Mon enfant refuse les légumes : est-ce vraiment problématique ?
Avant de chercher des solutions, il y a une chose essentielle à comprendre : le refus des légumes est très courant chez les enfants. Dans la majorité des cas, il s’agit d’une phase appelée néophobie alimentaire. Concrètement, votre enfant :
● préfère ce qu’il connaît déjà
● se méfie des nouveaux aliments
● peut même refuser… ce qu’il aimait avant
Oui, même ses aliments “préférés”. Il peut trier dans son assiette, repousser certains aliments et avoir envie de manger toujours la même chose. C’est déstabilisant. Mais c’est typique. Cette phase apparaît généralement autour de 2 ans.
Pourquoi à cet âge-là ? Parce que votre enfant :
● gagne en autonomie
● commence à affirmer ses préférences
● découvre… qu’il peut dire non
Comment équilibrer les repas sans légumes ? Nos 5 pistes concrètes
Soyons clairs : il n’existe pas de solution miracle Mais il existe plusieurs leviers efficaces. L’idée n’est pas de tout changer… mais de tester, ajuster, et trouver ce qui fonctionne pour votre enfant.
1. Miser sur les fruits
Bonne nouvelle : les fruits sont souvent beaucoup mieux acceptés que les légumes. Et ils ont toute leur place dans une alimentation équilibrée. Ils apportent des fibres, des vitamines, des minéraux. Vous pouvez les proposer :
● en fin de repas
● en collation
● sous différentes formes (frais, compotes, smoothies…)
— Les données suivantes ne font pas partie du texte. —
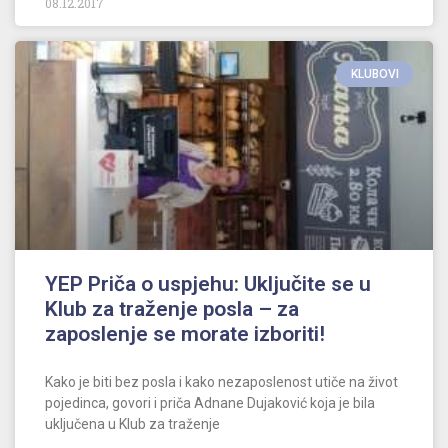
08.12.2017
KLUBOVI
YEP Priča o uspjehu: Uključite se u
Klub za traženje posla – za
zaposlenje se morate izboriti!
Kako je biti bez posla i kako nezaposlenost utiče na život
pojedinca, govori i priča Adnane Dujaković koja je bila
uključena u Klub za traženje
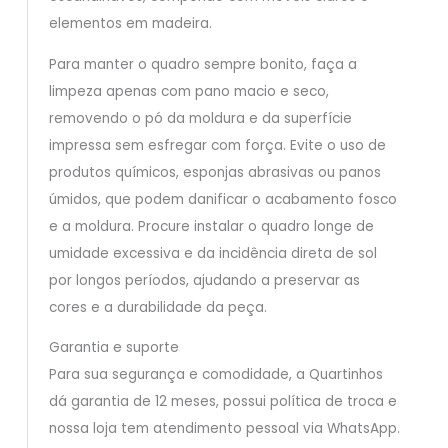
elementos em madeira.
Para manter o quadro sempre bonito, faça a
limpeza apenas com pano macio e seco,
removendo o pó da moldura e da superfície
impressa sem esfregar com força. Evite o uso de
produtos químicos, esponjas abrasivas ou panos
úmidos, que podem danificar o acabamento fosco
e a moldura. Procure instalar o quadro longe de
umidade excessiva e da incidência direta de sol
por longos períodos, ajudando a preservar as
cores e a durabilidade da peça.
Garantia e suporte
Para sua segurança e comodidade, a Quartinhos
dá garantia de 12 meses, possui política de troca e
nossa loja tem atendimento pessoal via WhatsApp.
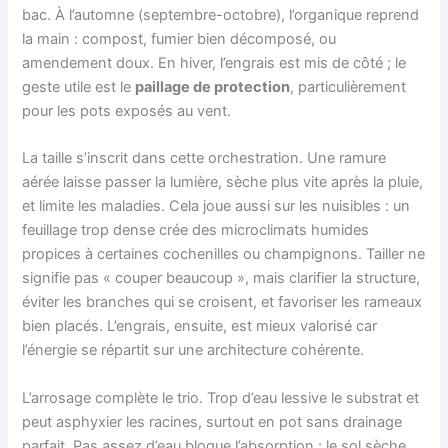
bac. À l’automne (septembre-octobre), l’organique reprend
la main : compost, fumier bien décomposé, ou
amendement doux. En hiver, l’engrais est mis de côté ; le
geste utile est le
paillage de protection
, particulièrement
pour les pots exposés au vent.
La taille s’inscrit dans cette orchestration. Une ramure
aérée laisse passer la lumière, sèche plus vite après la pluie,
et limite les maladies. Cela joue aussi sur les nuisibles : un
feuillage trop dense crée des microclimats humides
propices à certaines cochenilles ou champignons. Tailler ne
signifie pas « couper beaucoup », mais clarifier la structure,
éviter les branches qui se croisent, et favoriser les rameaux
bien placés. L’engrais, ensuite, est mieux valorisé car
l’énergie se répartit sur une architecture cohérente.
L’arrosage complète le trio. Trop d’eau lessive le substrat et
peut asphyxier les racines, surtout en pot sans drainage
parfait. Pas assez d’eau bloque l’absorption : le sol sèche,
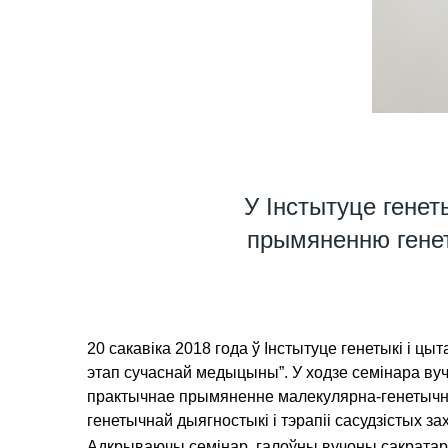
У Інстытуце генет
прымяненню генет
20 сакавіка 2018 года ў Інстытуце генетыкі і 
этап сучаснай медыцыны”. У ходзе семінара ву
практычнае прымяненне малекулярна-генетычна
генетычнай дыягностыкі і тэрапіі сасудзістых з
Адкрываючы семінар, галоўны вучоны сакратар НА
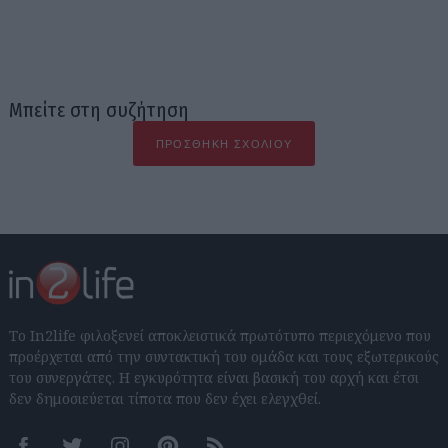
Μπείτε στη συζήτηση
ΠΡΟΣΘΉΚΗ ΣΧΟΛΊΟΥ
Το In2life φιλοξενεί αποκλειστικά πρωτότυπο περιεχόμενο που
προέρχεται από την συντακτική του ομάδα και τους εξωτερικούς
του συνεργάτες. Η εγκυρότητα είναι βασική του αρχή και έτσι
δεν δημοσιεύεται τίποτα που δεν έχει ελεγχθεί.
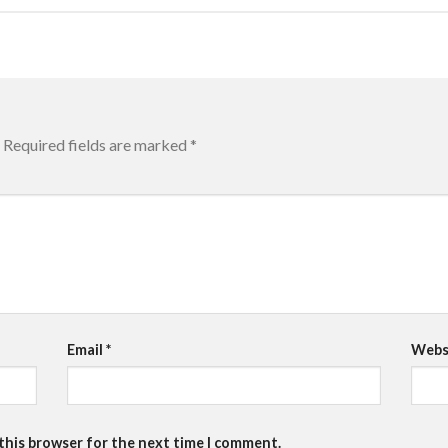
Required fields are marked
*
Email
*
Webs
 this browser for the next time I comment.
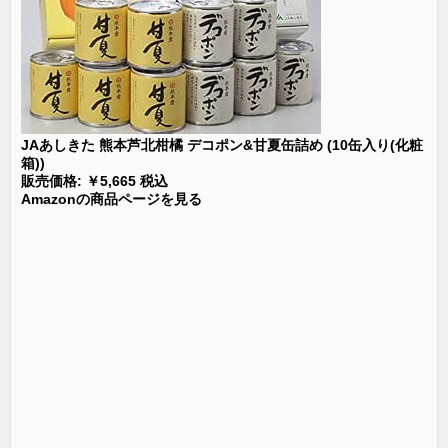
JAあしきた 熊本芦北柑橘 デコポン&甘夏缶詰め (10缶入り(化粧
箱))
販売価格: ￥5,665 税込
Amazonの商品ページを見る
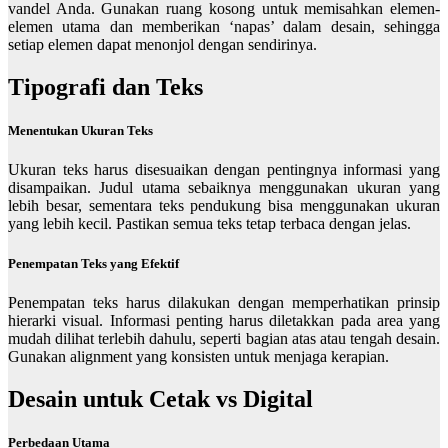
vandel Anda. Gunakan ruang kosong untuk memisahkan elemen-
elemen utama dan memberikan ‘napas’ dalam desain, sehingga
setiap elemen dapat menonjol dengan sendirinya.
Tipografi dan Teks
Menentukan Ukuran Teks
Ukuran teks harus disesuaikan dengan pentingnya informasi yang
disampaikan. Judul utama sebaiknya menggunakan ukuran yang
lebih besar, sementara teks pendukung bisa menggunakan ukuran
yang lebih kecil. Pastikan semua teks tetap terbaca dengan jelas.
Penempatan Teks yang Efektif
Penempatan teks harus dilakukan dengan memperhatikan prinsip
hierarki visual. Informasi penting harus diletakkan pada area yang
mudah dilihat terlebih dahulu, seperti bagian atas atau tengah desain.
Gunakan alignment yang konsisten untuk menjaga kerapian.
Desain untuk Cetak vs Digital
Perbedaan Utama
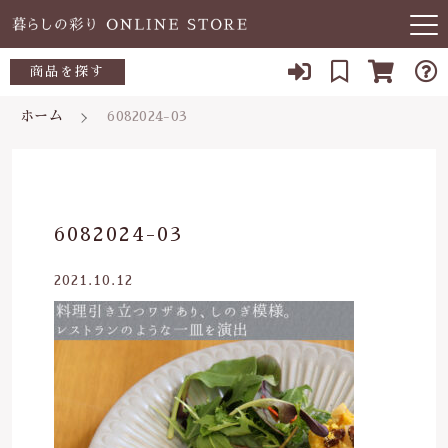
キーワード検索
商品を探す
お知らせ
ホーム
6082024-03
すべて
当店について
～500円
こだわり検索
あ行
よくある質問
500～700円
親カテゴリ
6082024-03
か行
ブログ
700～1,000円
2021.10.12
さ行
子カテゴリ
03-5989-1906
1,000～2,000円
た行
定休日 土日祝
2,000～3,000円
価格帯
な行
お問い合わせ
3,000円～
～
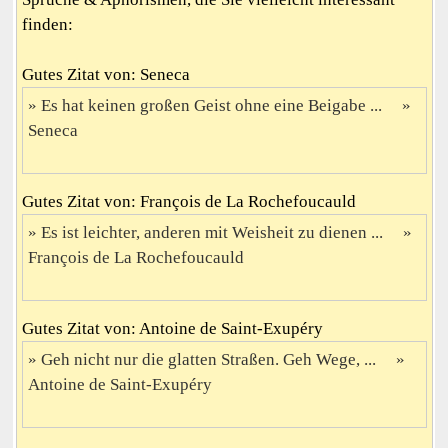
finden:
Gutes Zitat von: Seneca
Es hat keinen großen Geist ohne eine Beigabe ...
Seneca
Gutes Zitat von: François de La Rochefoucauld
Es ist leichter, anderen mit Weisheit zu dienen ...
François de La Rochefoucauld
Gutes Zitat von: Antoine de Saint-Exupéry
Geh nicht nur die glatten Straßen. Geh Wege, ...
Antoine de Saint-Exupéry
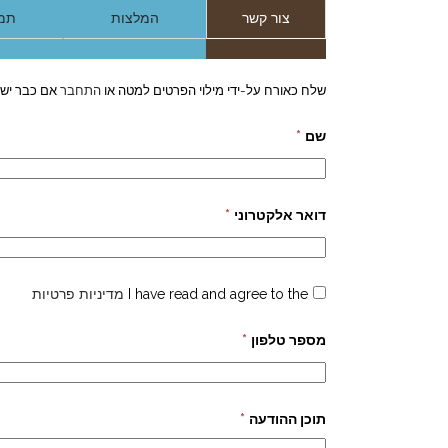
צור קשר
המלצות
תמו
שלח כאורח על-ידי מילוי הפרטים למטה או
התחבר
אם כבר יש 
שם
*
דואר אלקטרוני
*
I have read and agree to the
מדיניות פרטיות
מספר טלפון
*
תוכן ההודעה
*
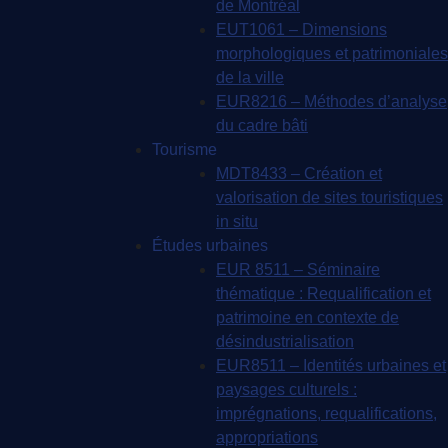
de Montréal
EUT1061 – Dimensions
morphologiques et patrimoniales
de la ville
EUR8216 – Méthodes d’analyse
du cadre bâti
Tourisme
MDT8433 – Création et
valorisation de sites touristiques
in situ
Études urbaines
EUR 8511 – Séminaire
thématique : Requalification et
patrimoine en contexte de
désindustrialisation
EUR8511 – Identités urbaines et
paysages culturels :
imprégnations, requalifications,
appropriations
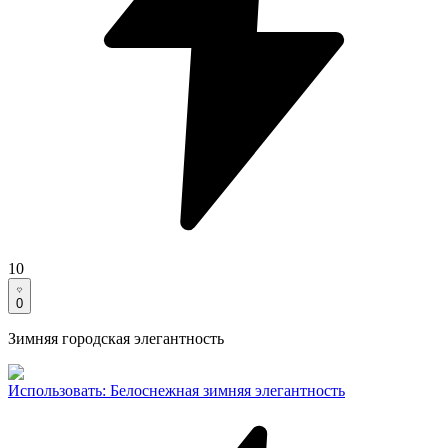
10
0
Зимняя городская элегантность
Использовать
:
Белоснежная зимняя элегантность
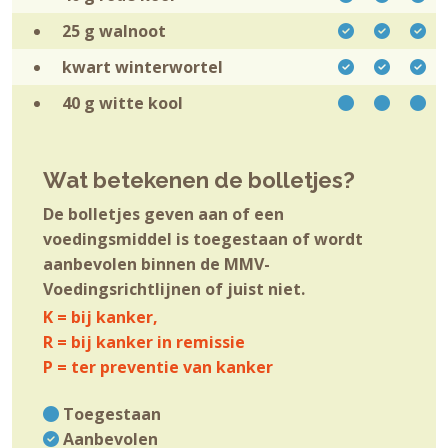
25 g
walnoot
kwart
winterwortel
40 g
witte kool
Wat betekenen de bolletjes?
De bolletjes geven aan of een
voedingsmiddel is toegestaan of wordt
aanbevolen binnen de MMV-
Voedingsrichtlijnen of juist niet.
K = bij kanker,
R = bij kanker in remissie
P = ter preventie van kanker
Toegestaan
Aanbevolen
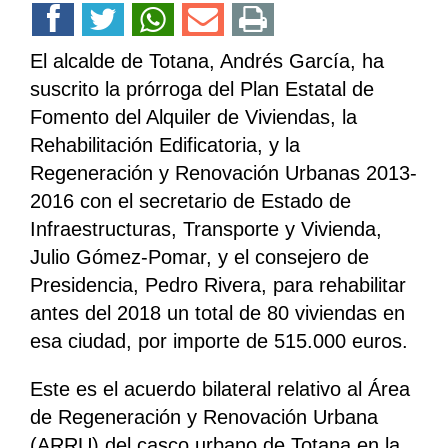
El alcalde de Totana, Andrés García, ha
suscrito la prórroga del Plan Estatal de
Fomento del Alquiler de Viviendas, la
Rehabilitación Edificatoria, y la
Regeneración y Renovación Urbanas 2013-
2016 con el secretario de Estado de
Infraestructuras, Transporte y Vivienda,
Julio Gómez-Pomar, y el consejero de
Presidencia, Pedro Rivera, para rehabilitar
antes del 2018 un total de 80 viviendas en
esa ciudad, por importe de 515.000 euros.
Este es el acuerdo bilateral relativo al Área
de Regeneración y Renovación Urbana
(ARRU) del casco urbano de Totana en la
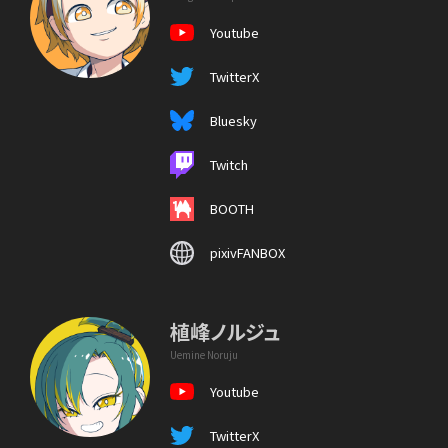
Youtube
TwitterX
Bluesky
Twitch
BOOTH
pixivFANBOX
植峰ノルジュ
Uemine Noruju
Youtube
TwitterX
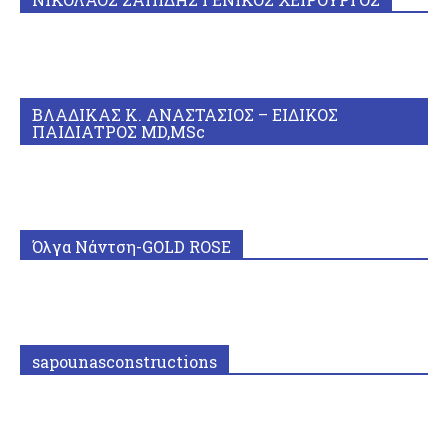
ΒΛΑΔΙΚΑΣ Κ. ΑΝΑΣΤΑΣΙΟΣ – ΕΙΔΙΚΟΣ
ΠΑΙΔΙΑΤΡΟΣ MD,MSc
Όλγα Νάντση-GOLD ROSE
sapounasconstructions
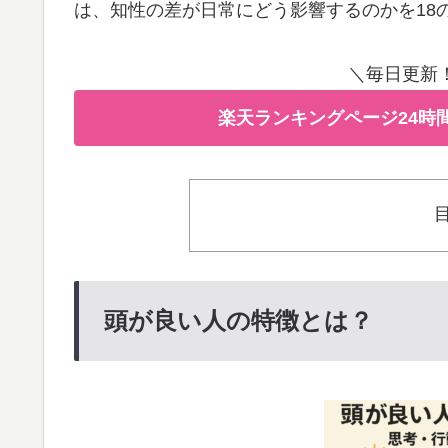
は、知性の差が日常にどう影響するのかを18
＼毎日更新
楽天ランキングページ24時
頭が良い人の特徴とは？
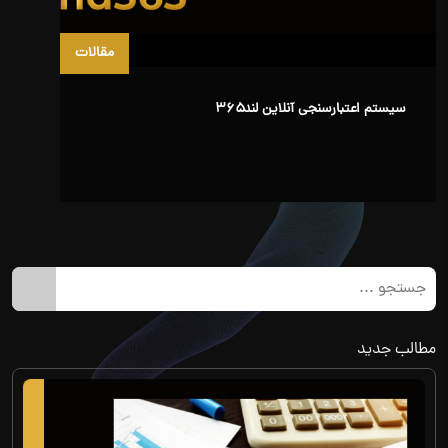
مقالات
سیستم اعتبارسنجی آنلاین لند۳۶۵
مطالب جدید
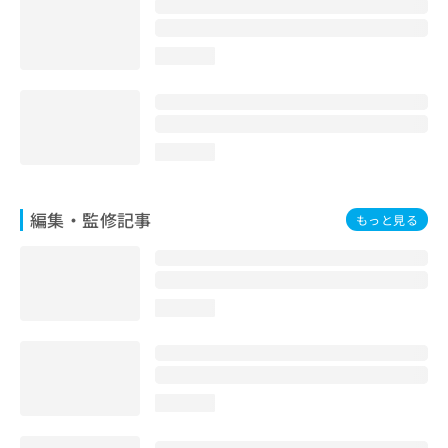
お
問
い
loading...
合
わ
せ
は
loading...
こ
ち
ら
編集・監修記事
もっと見る
loading...
loading...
2. Penser aux fruits à coque
On n’y pense pas toujours… et pourtant, les enfants devraient en consommer une petite poignée quotidiennement. Amandes, noix, noisettes… sont de véritables alliés nutritionnels. Ils apportent de bons lipides, des fibres et des minéraux.
Le conseil de Solène Collin, diététicienne : pensez à adapter la forme selon l’âge de votre enfant : en poudre ou en purée jusqu’à 6 ans.
3. Ne pas oublier les légumineuses et les céréales
Les légumes ne sont pas les seuls à apporter des fibres. Vous pouvez aussi compter sur :
● les lentilles
● les pois chiches
● les haricots
● les produits céréaliers complets
Ces aliments participent pleinement à l’équilibre alimentaire.
4. Continuer à proposer des légumes – sans insister
C’est un point clé. Même si votre enfant refuse… continuez à proposer des légumes. Mais attention : sans forcer, sans insister. Pourquoi ? Parce que l’acceptation ne passe pas uniquement par le goût. Avant de manger, un enfant a besoin de voir, toucher, sentir, manipuler. Bref : se familiariser. Vous pouvez par exemple :
● lui montrer les légumes au marché
● le laisser les toucher
● l’impliquer en cuisine
● parler des couleurs, des formes, des textures
Tout cela compte. Et parfois… il faudra répéter ces étapes de nombreuses fois.
5. Rendre les légumes plus accessibles (et plus fun)
On va être honnêtes : des légumes nature, sans assaisonnement… ça ne fait rêver personne (et encore moins les enfants). Plutôt que de rester bloqué sur : “il doit manger des légumes” On peut changer d’approche : “comment rendre les légumes plus faciles à accepter ?” Quelques idées :
● les transformer (frites, galettes, gaufres, pancakes…)
● jouer avec des formes amusantes (bâtonnets, étoiles…)
● les associer à des aliments qu’il aime
Vous pouvez par exemple proposer :
● des croquettes de légumes
● des gaufres carotte / lentilles corail
● une sauce tomate enrichie en légumes
Le but n’est pas que votre enfant mange les légumes uniquement transformés mais qu’il s’y habitue progressivement
Et l’hydratation dans tout ça ?
On parle souvent de l’assiette… mais moins de l’eau. Et pourtant, elle joue un rôle essentiel pour le transit et pour le bon fonctionnement du corps. Le conseil le plus simple : penser à proposer de l’eau régulièrement. Tout au long de la journée. Et quelques fois pour motiver votre enfant, un détail peut faire la différence : une gourde adaptée, facile à utiliser, que votre enfant adore.
Et si vous avez un doute…
Si vous vous posez des questions sur ses apports, sa croissance ou son comportement alimentaire le plus simple reste d’en parler avec un professionnel de santé.